Grady concentrated on the memory—trying to block out all else.

“These surges of calcium cause clusters of AMPA receptors on the outside of selected neurons to form an ion channel as a path to the interior of the cell that, once opened, makes it easier for adjacent neurons to activate together. In the absence of enzymes like protein kinase C, those connections cannot be formed—and thus, memories cannot be formed.”

Grady’s memory projection started to morph a bit—to evolve. His mother’s scratchy voice, “I love you even though you are different.”

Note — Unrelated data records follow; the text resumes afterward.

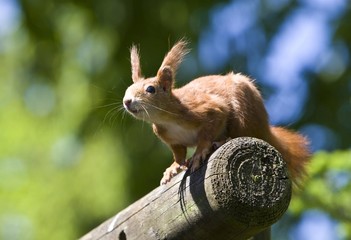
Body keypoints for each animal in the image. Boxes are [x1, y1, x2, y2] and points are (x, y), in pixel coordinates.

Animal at [124, 40, 310, 185]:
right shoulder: (172, 139)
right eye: (127, 90)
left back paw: (221, 141)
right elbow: (179, 154)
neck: (166, 119)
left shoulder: (206, 109)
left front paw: (199, 153)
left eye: (150, 89)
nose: (127, 101)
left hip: (244, 111)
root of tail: (265, 130)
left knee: (241, 133)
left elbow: (209, 130)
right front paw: (173, 168)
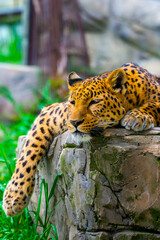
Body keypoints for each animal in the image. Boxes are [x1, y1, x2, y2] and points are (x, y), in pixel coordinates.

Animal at [2, 62, 160, 216]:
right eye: (72, 103)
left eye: (94, 102)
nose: (74, 122)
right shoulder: (50, 113)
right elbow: (29, 151)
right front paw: (13, 197)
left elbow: (155, 105)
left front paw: (137, 116)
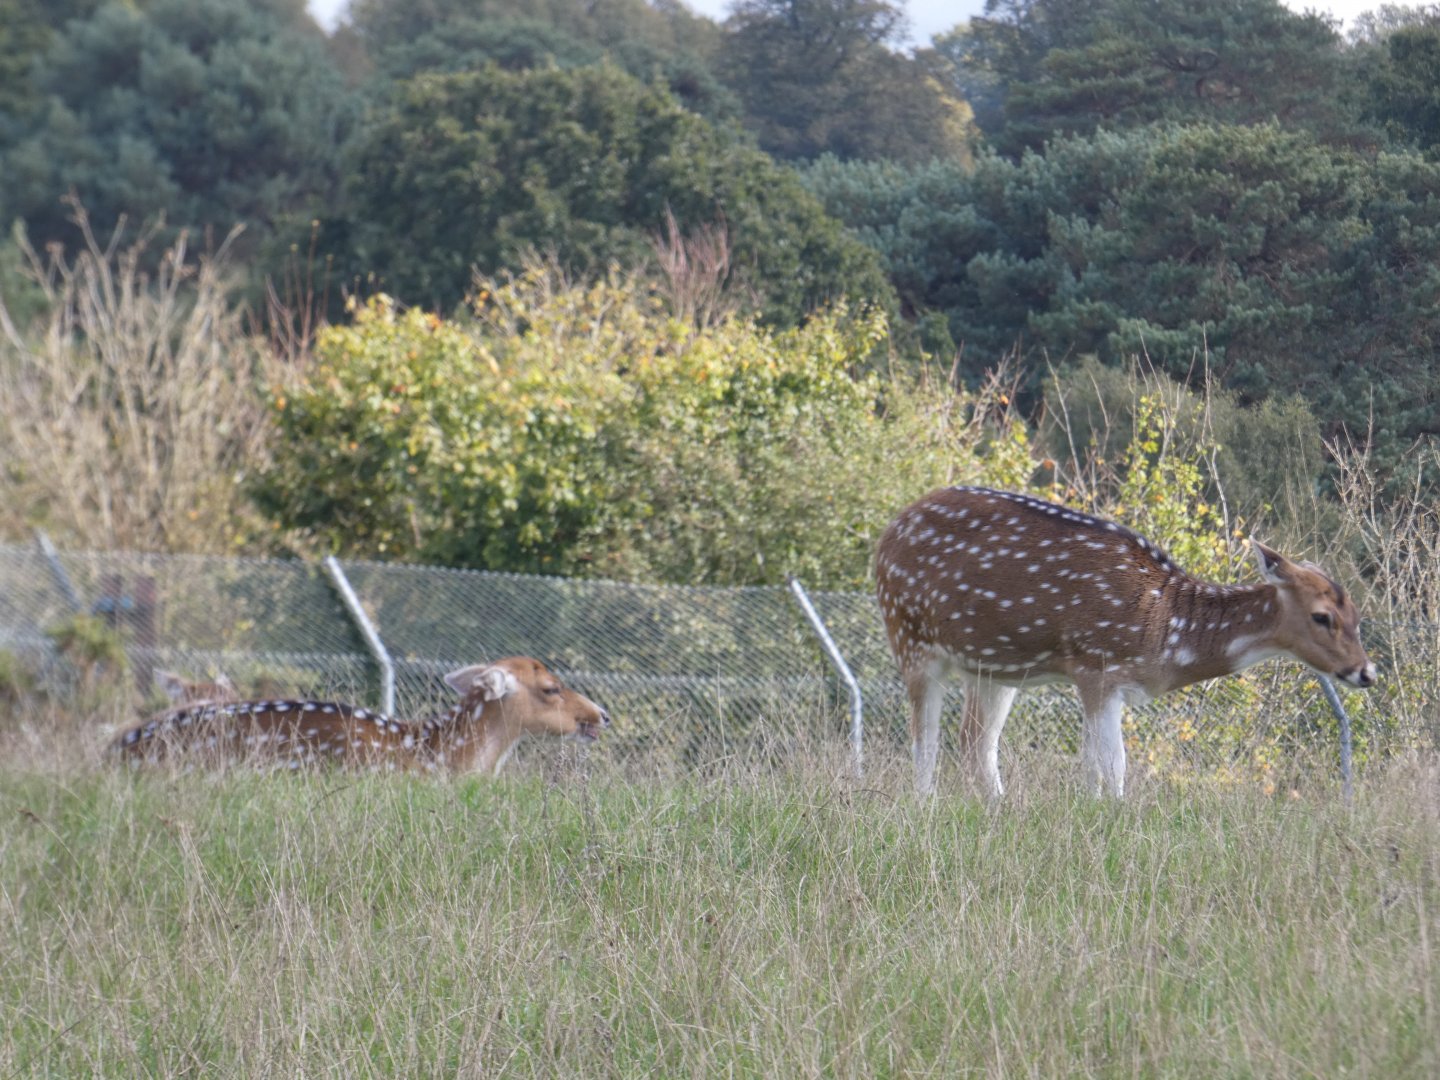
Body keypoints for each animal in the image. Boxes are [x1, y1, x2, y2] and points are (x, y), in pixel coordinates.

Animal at [876, 486, 1376, 798]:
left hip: (993, 667)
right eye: (1322, 616)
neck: (1165, 637)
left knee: (976, 741)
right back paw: (925, 804)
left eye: (1357, 616)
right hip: (909, 634)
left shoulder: (1102, 678)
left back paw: (997, 807)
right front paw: (1113, 816)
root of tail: (889, 531)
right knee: (925, 738)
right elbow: (1113, 765)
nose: (1366, 671)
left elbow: (1093, 765)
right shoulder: (1096, 664)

“But human memories change each time they are recalled, Jon. This is known as memory reconsolidation. It’s part of a natural updating mechanism that imbues even old memories with current information as you recall them. Thus, human memory does not so much record the past as hold knowledge likely to be useful in the future. That’s why forgetting is a human’s default state. By contrast, remembering requires a complex cascade of chemistry. Were I to increase the concentration of protein kinase C at your synapses, your memory retention would double.”

Grady took another painful breath as his mother’s image morphed further still. “You are so different…”

“Yet if I were to introduce a protein synthesis inhibitor like chelerythrine into your synapses, it would prevent the memory you are currently recalling from being returned to storage—erasing forever the links between the neurons that formed that memory…”

Suddenly the wall went blank. Grady gasped for air as he felt a void where great emotion had once resided. Something was gone. Something deeply important. Something that…

There was nothing.

Tears streamed down his cheeks as he mourned something he could not name. He sobbed quietly.

“You feel a loss, but don’t know of what.”

Grady tried to recall but instead a memory appeared of his father walking with him near the lodge at Crater Lake in Oregon. He was a child. It was predawn, and the stars still shone as the sun sent a blush along the horizon. The indigo water of the lake below them reflected starlight.